Look east: MNCs find Hong Kong’s alternate CBD to Central

Officials at ISS say around 40 per cent of their Hong Kong clients have moved from leasing several offices in Central, to one all-encompassing space in locations such as Quarry Bay, East Kowloon or Tung Chung.

In September 2016, one of its global banking clients, for example, moved over 2,800 staff into an entire block in Kowloon, which cost it HK$5 billion (US$637 million).

But square footage is also fast becoming more limited in the most popular suburbs.

“There isn’t space for the entertainment side in Hong Kong, just the actual office space,” said Chin. Multinationals are instead cutting down on desks to make room for activity zones where staff can find ping pong tables or bespoke catering options: saving costs and increasing interaction.

“In Hong Kong there is the added complexity that the square metre price is high,” said Jeff Gravenhorst, ISS’ group CEO.

“It is driving shared desks, because there is no other way for offices to be different,” he said, adding use of such creative co-working spaces will continue to rise, and the trend is now spreading across Asia.

“It is in its infancy, but we see our international customers building it up to attract employees,” said Gravenhorst.

Hong Kong’s shared office spaces are getting more innovative

He said local companies remain focused on traditional office space and services, but their mindset is slowly evolving to match that of multinationals.

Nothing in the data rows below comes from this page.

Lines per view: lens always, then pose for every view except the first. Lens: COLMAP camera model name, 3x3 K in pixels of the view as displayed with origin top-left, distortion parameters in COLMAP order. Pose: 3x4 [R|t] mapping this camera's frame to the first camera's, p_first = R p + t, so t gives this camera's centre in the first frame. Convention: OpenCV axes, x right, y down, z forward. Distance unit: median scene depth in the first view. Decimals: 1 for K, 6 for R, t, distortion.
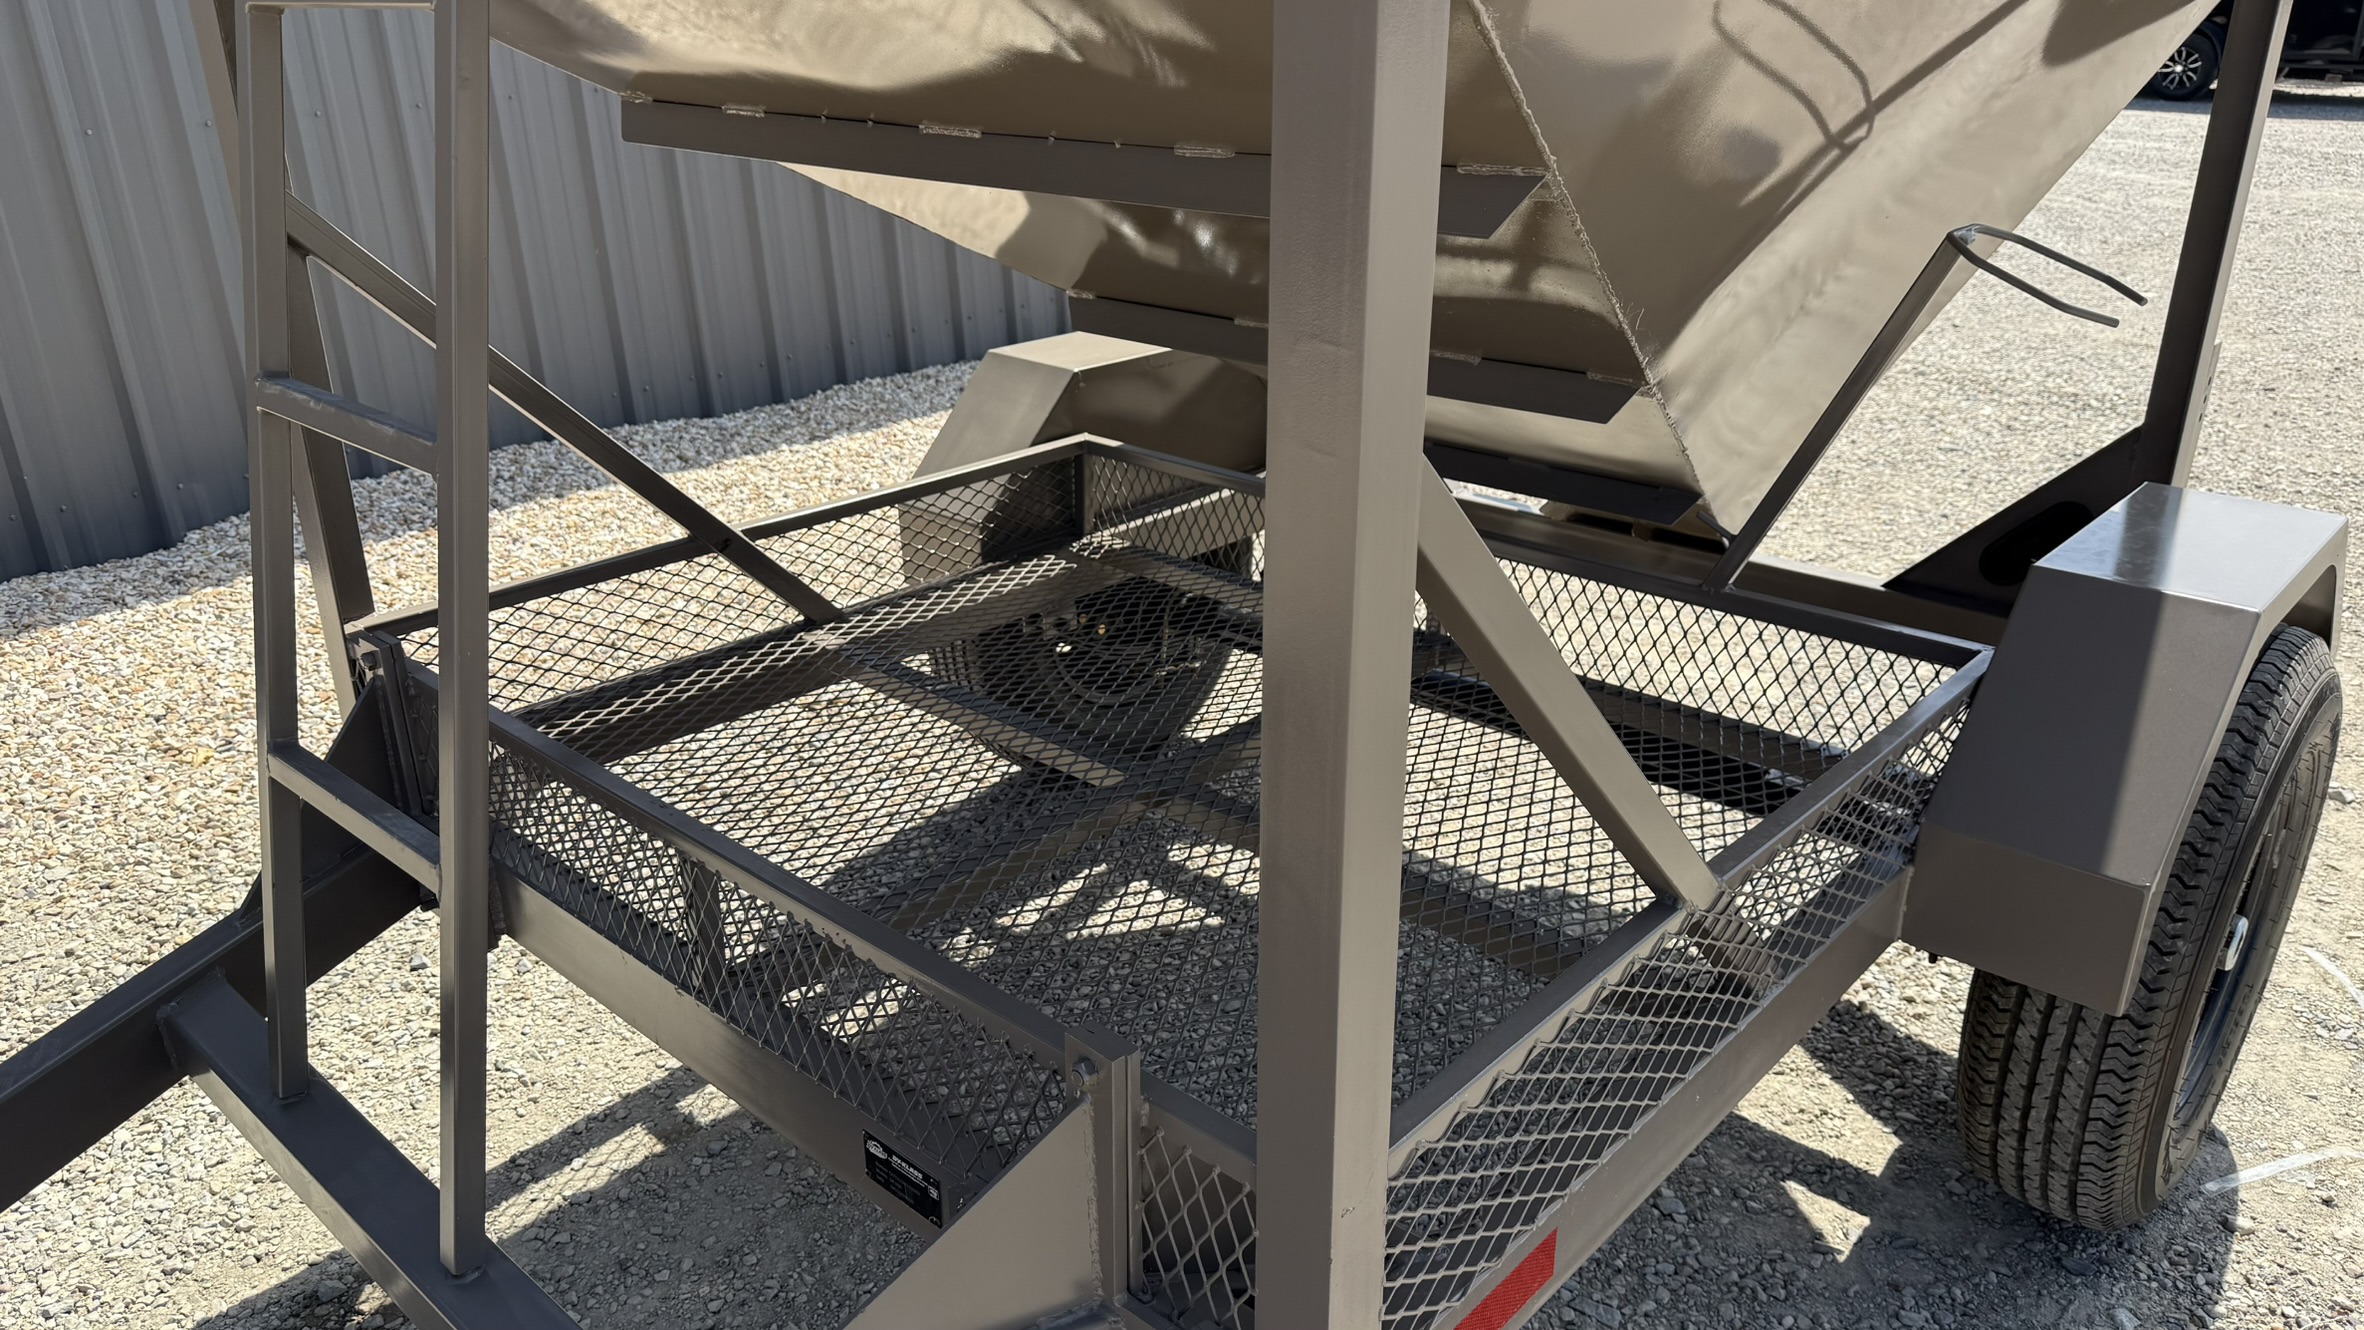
lens RADIAL K [[1690.6, 0, 1171.9], [0, 1690.6, 626.0], [0, 0, 1]] dist [0.039722, -0.062409]
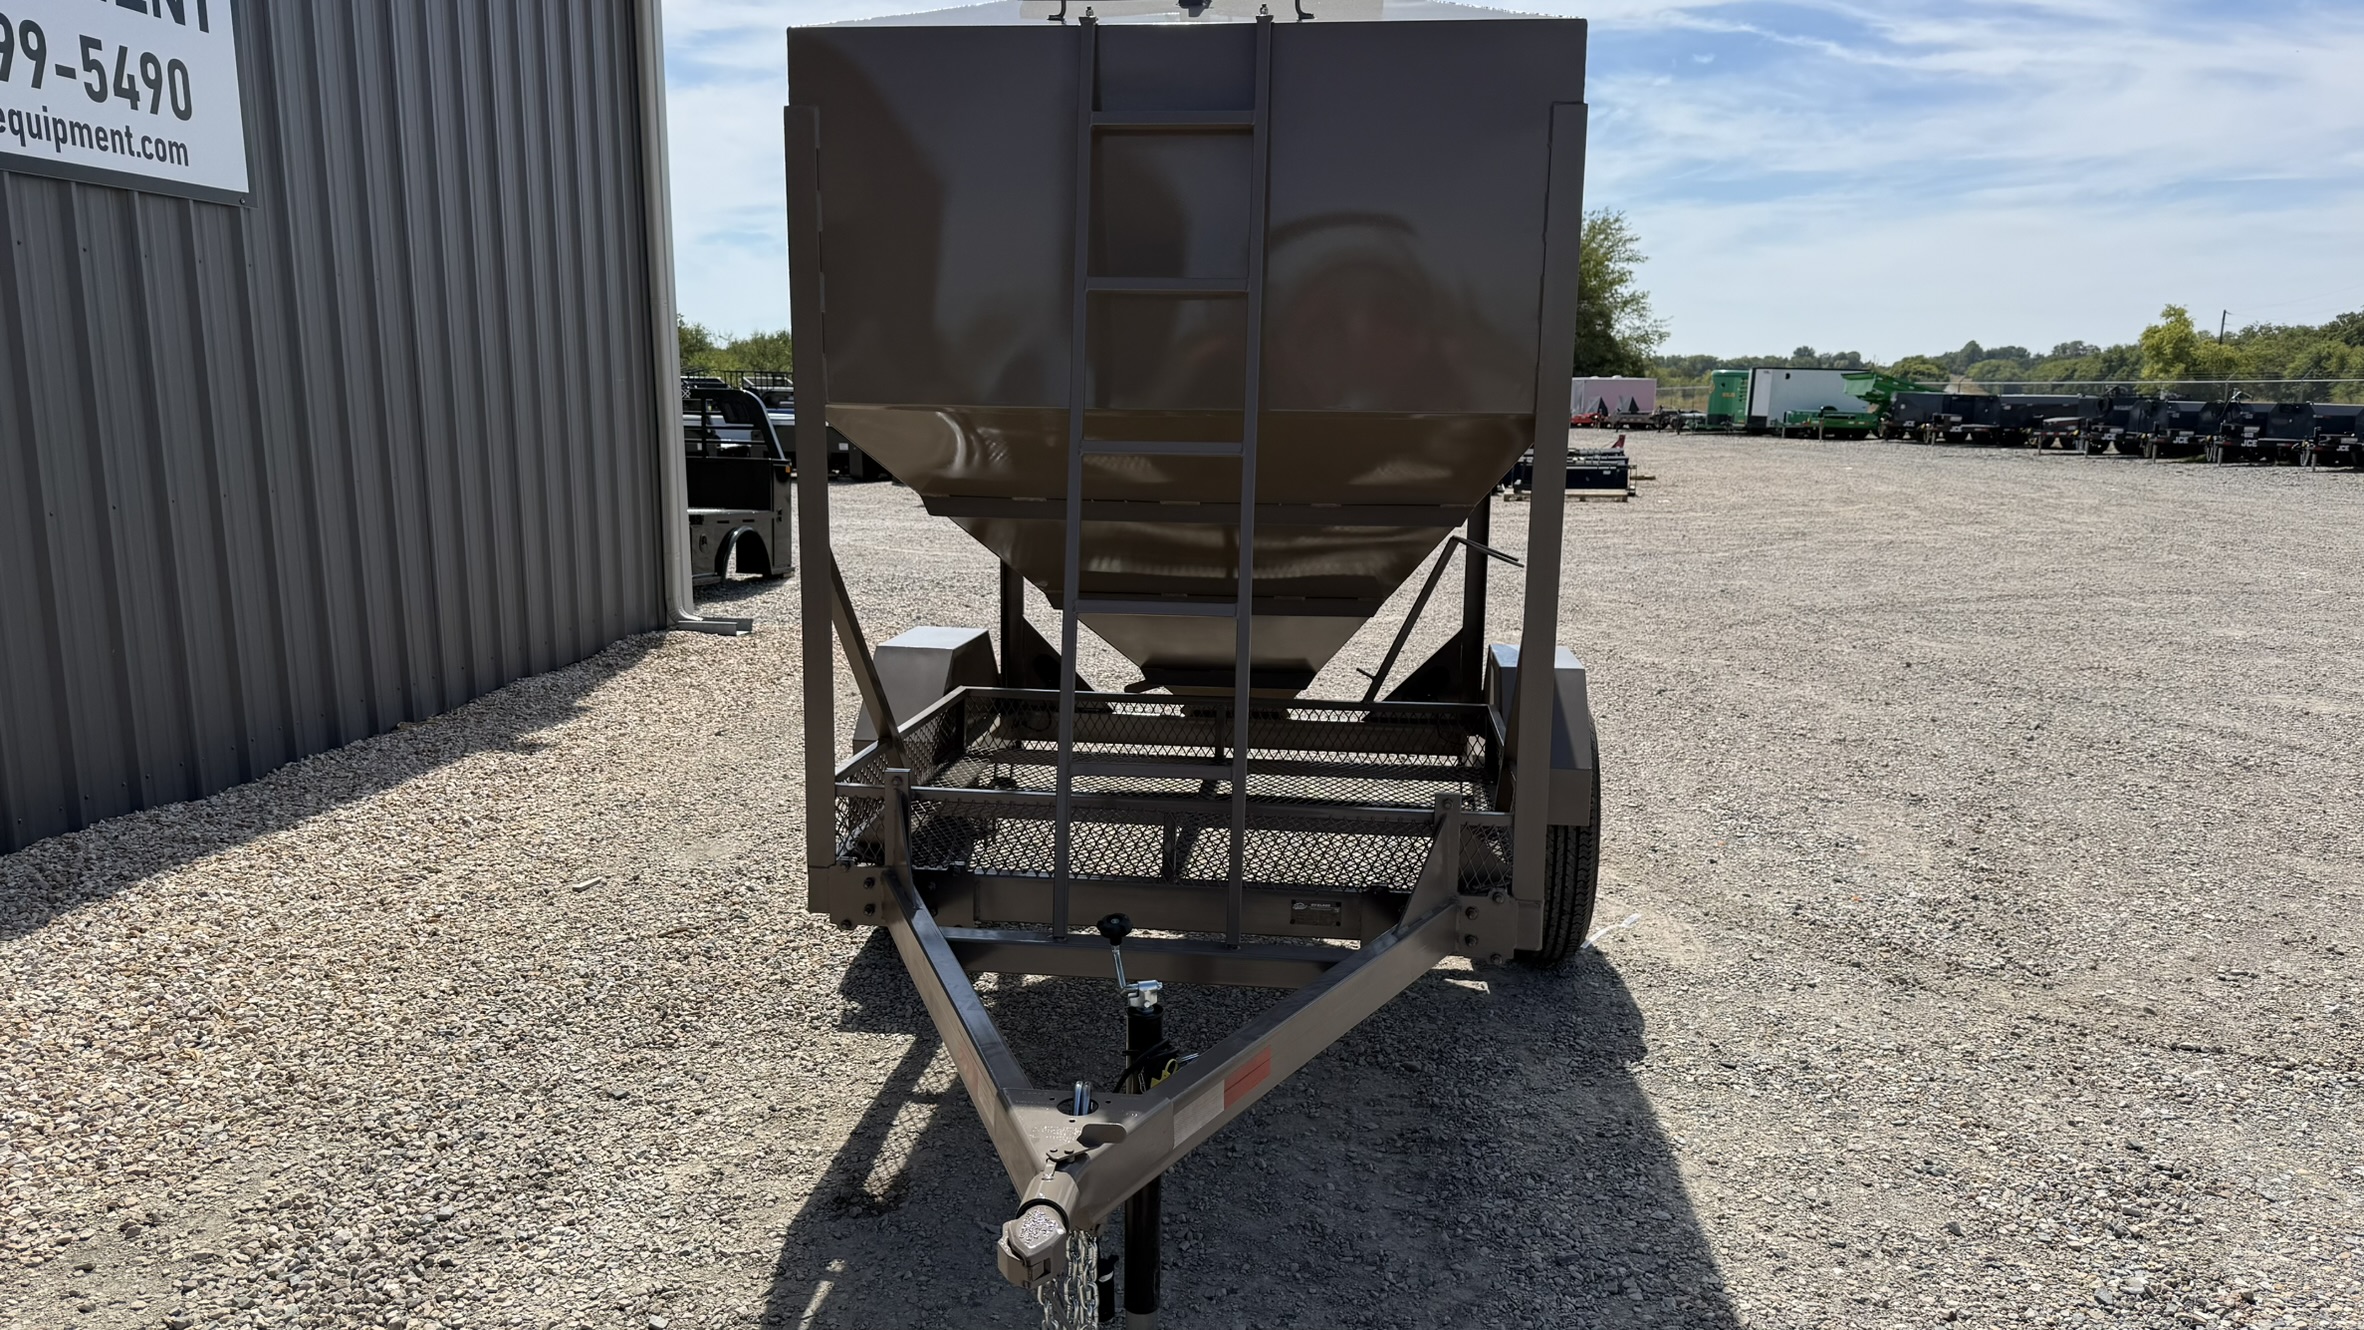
lens RADIAL K [[1651.8, 0, 1182.0], [0, 1651.8, 665.0], [0, 0, 1]] dist [0.035218, -0.057059]
pose [[0.804729, -0.076794, 0.588654, -1.034441], [0.198263, 0.969429, -0.144569, 0.176764], [-0.559556, 0.233047, 0.795353, -0.511726]]
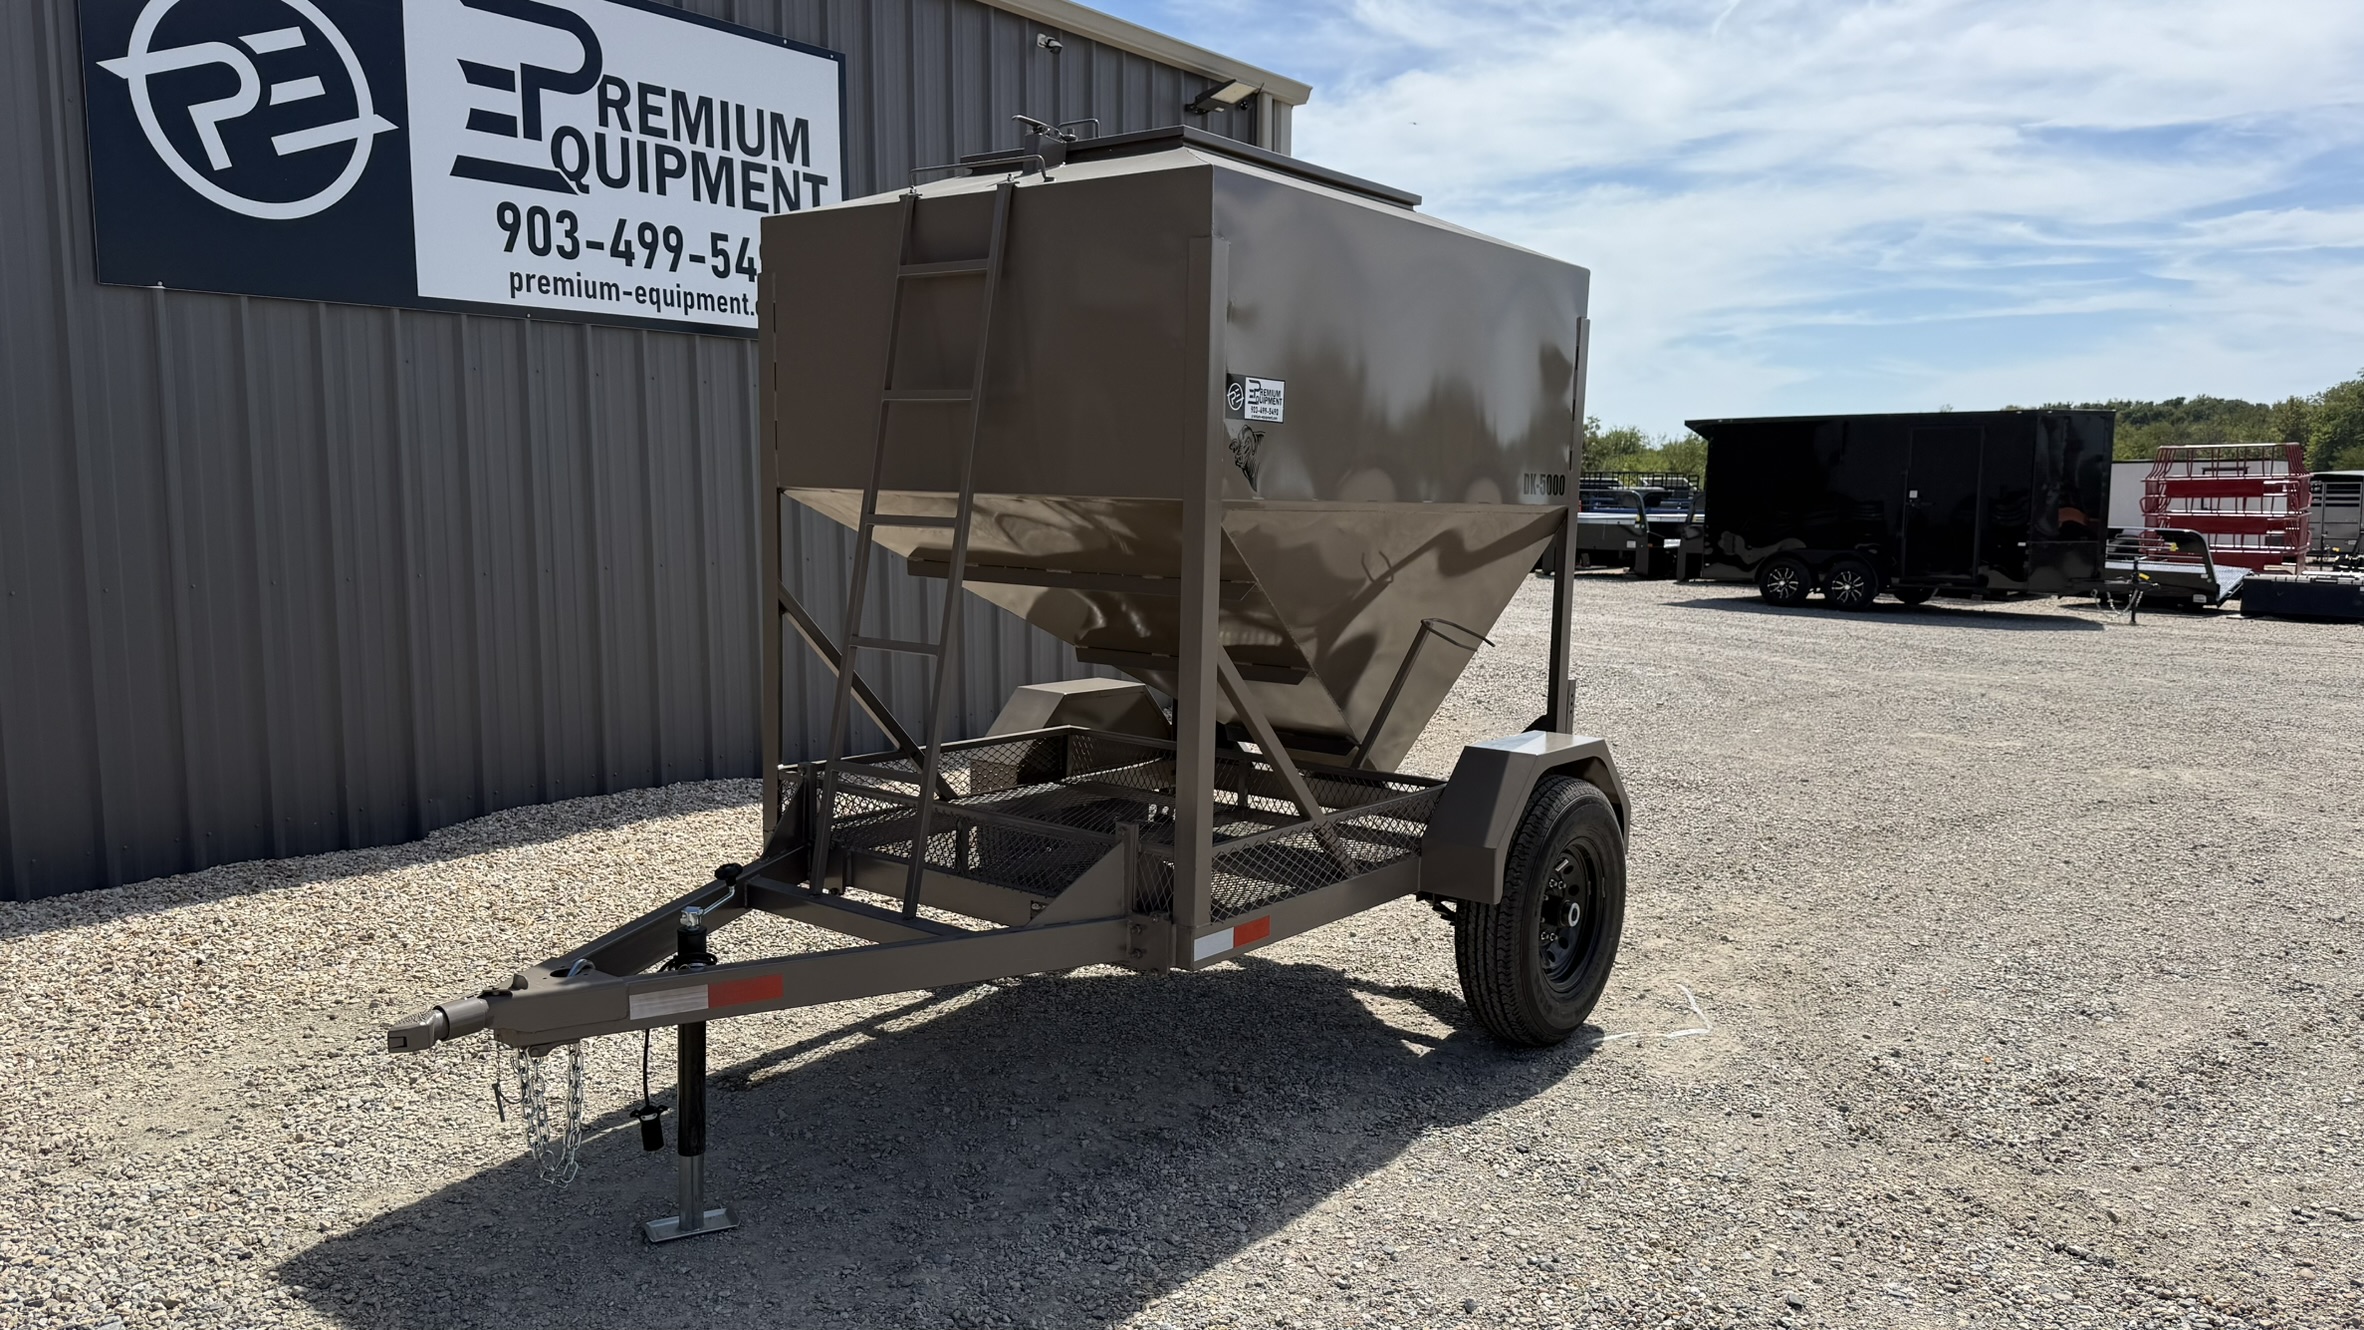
lens RADIAL K [[1651.8, 0, 1182.0], [0, 1651.8, 665.0], [0, 0, 1]] dist [0.035218, -0.057059]
pose [[0.995636, 0.019436, 0.091278, -0.118909], [0.004891, 0.965862, -0.259011, 0.399899], [-0.093196, 0.258327, 0.961552, -1.118099]]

“Asia is on that progression, but is more at the beginning. As more multinationals and technology companies come over [here] they are more thoughtful [than local companies] about how they attract and retain people,” said Dane Hudson, regional chief executive officer for Asia-Pacific at ISS Facilities Services.

“Asia has one of the highest employment rates: there is a shortage of people. The experience arena is critical for any employer.”